— TRAVAIL À FAIRE —
D'après l'article sur la fan zone de Marseille, à combien de personnes ce site était-il destiné ? Répondez en une phrase, s'il vous plaît.

— SOURCE —

Marseille: La «plus belle fan-zone du monde» sera-t-elle aussi la plus vide?
SOCIETE•La fan zone marseillaise se trouve à 3 km du centre-ville...Mickael Penverne
Marseille a inauguré ce jeudi matin sa fan zone au Prado, dans le 8e arrondissement. « C’est sans doute la plus belle fan zone du monde, a plaidé le maire de secteur, Yves Moraine. Avec un peu de chance, on pourra même voir quelques dauphins ». Installée sur les plages, derrière la statue du David, elle offre en effet une vue sur mer et un cadre de détente incomparable. Le problème, c’est qu’il faut y aller… Jusqu’au Prado.
Dix fans zones ont été créées en France pour accueillir les supporteurs de l’Euro de football. Elles ont toutes été installées en centre-ville, là où convergent la plupart des transports en commun : Champ de mars à Paris, place des Quinconces à Bordeaux, place Bellecour à Lyon, allées Jules-Guesde à Toulouse, etc. Toutes sauf une : Marseille. Les plages du Prado se trouvent en effet à plus de 3 km du centre-ville et du Vieux-Port, lieu de rassemblement naturel des Marseillais.
Agora naturelle
Certes, la RTM a promis de renforcer son service de bus pour desservir la fan zone mais la première station de métro - il n’y a pas de trmaway dans ce secteur - se trouve à 1,6 km. Pour rejoindre la fan zone, les supporteurs devront marcher quasiment une demi-heure - l’avenue du Prado a d’ailleurs été baptisée la « fan walk ». L’accès en voiture sera également compliqué puisque les soirs de match, la circulation et le stationnement seront très réglementés, voire interdits dans cette zone.
Alors qu’elle a été conçue pour accueillir 80.000 personnes, la « plus belle fan-zone du monde » risque bien de sonner un peu creux. « On nous a demandé de prévoir un site clos et contrôlable pour installer des écrans géants, a expliqué Richard Miron, l’adjoint au maire chargé des sports. C’est vrai que le Vieux-Port, c’est l’agora naturelle de Marseille mais cela pose problème pour les gens qui y habitent et y travaillent ».

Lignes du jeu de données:

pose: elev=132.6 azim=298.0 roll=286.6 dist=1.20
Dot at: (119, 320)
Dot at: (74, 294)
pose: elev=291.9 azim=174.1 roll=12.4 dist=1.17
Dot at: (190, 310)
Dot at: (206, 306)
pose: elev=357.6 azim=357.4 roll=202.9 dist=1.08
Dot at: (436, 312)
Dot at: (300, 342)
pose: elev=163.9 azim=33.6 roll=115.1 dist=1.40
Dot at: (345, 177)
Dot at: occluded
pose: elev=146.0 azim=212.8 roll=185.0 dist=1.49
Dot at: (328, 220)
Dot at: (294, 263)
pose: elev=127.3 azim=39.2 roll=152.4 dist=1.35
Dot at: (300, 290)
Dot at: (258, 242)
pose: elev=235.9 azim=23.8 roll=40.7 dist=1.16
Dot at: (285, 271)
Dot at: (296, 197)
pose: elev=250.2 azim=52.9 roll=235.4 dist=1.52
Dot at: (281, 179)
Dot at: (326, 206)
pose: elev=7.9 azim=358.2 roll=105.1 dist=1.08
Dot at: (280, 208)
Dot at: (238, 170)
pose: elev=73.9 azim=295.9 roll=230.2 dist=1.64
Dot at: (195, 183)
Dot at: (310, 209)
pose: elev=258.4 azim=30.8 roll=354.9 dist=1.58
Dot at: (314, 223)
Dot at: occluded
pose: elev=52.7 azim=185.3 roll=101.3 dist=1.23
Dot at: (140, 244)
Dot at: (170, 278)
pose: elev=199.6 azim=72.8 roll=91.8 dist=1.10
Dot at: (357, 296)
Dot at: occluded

— SOLUTION DU PROBLÈME —
La fan zone du Prado a été conçue pour accueillir 80 000 personnes.